Were we to consider the two verdicts as conflicting special verdicts, as provided for in our procedural rules, we would not choose one verdict over the other. Our Rule 49(b) is similar to Fed.R.Civ.P. 49(a). When faced with conflicting responses in special verdicts under the federal rule, it is generally held that a new trial is required. See Guidry v. Kem Mfg. Co., 598 F.2d 402, 406, on reh’g 604 F.2d 320 (5th Cir.1979); 9 C. Wright & A. Miller, Federal Practice and Procedure § 2510 at 517 (1971).

While special findings may supersede an inconsistent general verdict under Fed.R. Civ.P. 49(b) see Wright & Miller, supra, § 2513 at 529-30, such is not normally the case with special verdicts.

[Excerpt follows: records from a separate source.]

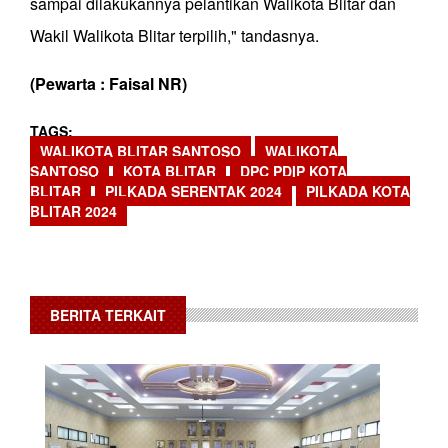
sampai dilakukannya pelantikan Walikota Blitar dan
Wakil Walikota Blitar terpilih," tandasnya.
(Pewarta : Faisal NR)
TAGS
WALIKOTA BLITAR SANTOSO
WALIKOTA
SANTOSO
KOTA BLITAR
DPC PDIP KOTA
BLITAR
PILKADA SERENTAK 2024
PILKADA KOTA
BLITAR 2024
BERITA TERKAIT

Based on the obvious confusion inherent in the jury’s response, this case is reversed. Since no appeal is taken from the peremptory instruction as to the Bank’s liability, a new trial is granted to determine damages only.

REVERSED AND REMANDED FOR NEW TRIAL ON THE ISSUE OF DAMAGES.

WALKER, C.J., ROY NOBLE LEE and HAWKINS, P.JJ., and PRATHER, ROBERTSON, SULLIVAN, ANDERSON and GRIFFIN, JJ., concur.